--- Records to process ---

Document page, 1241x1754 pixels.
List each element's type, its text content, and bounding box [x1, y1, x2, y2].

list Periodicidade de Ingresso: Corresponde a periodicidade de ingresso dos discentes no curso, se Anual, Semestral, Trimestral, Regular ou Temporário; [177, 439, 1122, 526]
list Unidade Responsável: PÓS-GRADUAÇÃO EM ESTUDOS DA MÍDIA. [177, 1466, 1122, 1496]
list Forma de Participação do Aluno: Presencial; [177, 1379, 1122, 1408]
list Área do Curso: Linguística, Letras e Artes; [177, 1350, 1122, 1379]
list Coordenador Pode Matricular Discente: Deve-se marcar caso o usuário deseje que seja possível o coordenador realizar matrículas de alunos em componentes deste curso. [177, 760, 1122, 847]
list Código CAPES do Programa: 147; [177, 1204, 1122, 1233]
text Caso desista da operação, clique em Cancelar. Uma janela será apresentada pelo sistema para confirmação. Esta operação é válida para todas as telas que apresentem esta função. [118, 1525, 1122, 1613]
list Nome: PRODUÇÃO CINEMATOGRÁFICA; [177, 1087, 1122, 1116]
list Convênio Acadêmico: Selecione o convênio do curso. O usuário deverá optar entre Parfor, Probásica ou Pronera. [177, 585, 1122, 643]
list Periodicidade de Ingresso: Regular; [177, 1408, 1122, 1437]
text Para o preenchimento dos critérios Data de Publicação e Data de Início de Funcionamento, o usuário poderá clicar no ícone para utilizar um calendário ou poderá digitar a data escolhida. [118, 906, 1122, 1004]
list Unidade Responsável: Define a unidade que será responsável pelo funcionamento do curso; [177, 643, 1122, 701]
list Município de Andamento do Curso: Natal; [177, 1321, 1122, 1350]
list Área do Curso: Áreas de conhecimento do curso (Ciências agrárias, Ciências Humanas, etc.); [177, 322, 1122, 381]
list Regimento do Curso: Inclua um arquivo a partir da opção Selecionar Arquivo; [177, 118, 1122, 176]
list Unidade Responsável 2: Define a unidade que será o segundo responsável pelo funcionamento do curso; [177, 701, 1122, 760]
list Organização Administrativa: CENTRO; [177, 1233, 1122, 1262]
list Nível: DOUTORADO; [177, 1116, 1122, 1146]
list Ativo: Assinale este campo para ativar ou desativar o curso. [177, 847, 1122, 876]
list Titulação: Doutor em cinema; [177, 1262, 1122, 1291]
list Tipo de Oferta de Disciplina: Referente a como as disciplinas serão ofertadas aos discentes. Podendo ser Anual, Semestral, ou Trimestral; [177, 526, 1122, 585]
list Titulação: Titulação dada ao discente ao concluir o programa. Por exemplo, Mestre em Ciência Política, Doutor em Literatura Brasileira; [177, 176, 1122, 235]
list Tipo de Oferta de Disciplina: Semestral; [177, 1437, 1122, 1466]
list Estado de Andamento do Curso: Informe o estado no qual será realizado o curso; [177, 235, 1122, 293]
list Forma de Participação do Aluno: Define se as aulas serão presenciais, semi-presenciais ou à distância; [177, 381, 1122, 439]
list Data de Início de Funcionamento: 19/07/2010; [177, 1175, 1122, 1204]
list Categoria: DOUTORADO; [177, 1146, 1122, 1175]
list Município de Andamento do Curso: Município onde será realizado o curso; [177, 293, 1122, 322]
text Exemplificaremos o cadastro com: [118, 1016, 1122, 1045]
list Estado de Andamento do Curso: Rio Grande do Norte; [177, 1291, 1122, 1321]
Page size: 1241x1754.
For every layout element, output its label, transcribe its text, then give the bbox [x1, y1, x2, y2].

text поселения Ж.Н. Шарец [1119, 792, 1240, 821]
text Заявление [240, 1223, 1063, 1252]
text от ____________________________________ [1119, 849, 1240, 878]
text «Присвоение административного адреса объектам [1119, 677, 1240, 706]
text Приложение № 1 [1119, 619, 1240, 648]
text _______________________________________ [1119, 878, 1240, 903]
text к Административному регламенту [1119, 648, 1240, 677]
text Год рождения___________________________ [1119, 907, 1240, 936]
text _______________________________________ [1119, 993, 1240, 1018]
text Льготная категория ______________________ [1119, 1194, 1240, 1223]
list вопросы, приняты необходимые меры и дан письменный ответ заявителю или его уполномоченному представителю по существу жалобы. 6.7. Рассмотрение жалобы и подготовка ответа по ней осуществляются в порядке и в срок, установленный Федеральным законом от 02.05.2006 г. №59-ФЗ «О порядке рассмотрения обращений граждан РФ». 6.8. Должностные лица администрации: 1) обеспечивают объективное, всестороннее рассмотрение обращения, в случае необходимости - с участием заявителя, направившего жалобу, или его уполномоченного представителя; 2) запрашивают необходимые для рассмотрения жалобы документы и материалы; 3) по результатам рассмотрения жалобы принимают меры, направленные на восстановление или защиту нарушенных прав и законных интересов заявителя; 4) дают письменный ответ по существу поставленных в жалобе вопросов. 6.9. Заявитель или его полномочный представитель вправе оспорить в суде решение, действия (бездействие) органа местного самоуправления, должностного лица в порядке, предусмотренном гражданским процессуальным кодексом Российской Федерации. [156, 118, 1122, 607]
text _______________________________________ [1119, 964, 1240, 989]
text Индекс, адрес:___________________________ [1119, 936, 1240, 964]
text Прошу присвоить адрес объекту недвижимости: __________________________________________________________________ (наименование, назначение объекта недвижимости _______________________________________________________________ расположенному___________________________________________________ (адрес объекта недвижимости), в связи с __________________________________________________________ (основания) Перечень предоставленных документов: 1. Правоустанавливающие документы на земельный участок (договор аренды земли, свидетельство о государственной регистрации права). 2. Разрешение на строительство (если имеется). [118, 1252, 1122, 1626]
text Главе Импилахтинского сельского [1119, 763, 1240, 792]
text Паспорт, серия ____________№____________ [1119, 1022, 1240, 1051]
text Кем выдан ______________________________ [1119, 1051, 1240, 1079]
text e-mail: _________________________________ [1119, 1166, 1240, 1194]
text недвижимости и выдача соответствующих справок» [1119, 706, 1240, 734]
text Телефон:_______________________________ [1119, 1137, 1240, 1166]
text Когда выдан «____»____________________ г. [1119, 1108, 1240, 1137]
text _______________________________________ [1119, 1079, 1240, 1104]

--- What is expected ---
Count the lines in the listing that contain the word "Estado" with matching case, and reply with the number alone.

--- Solution ---
2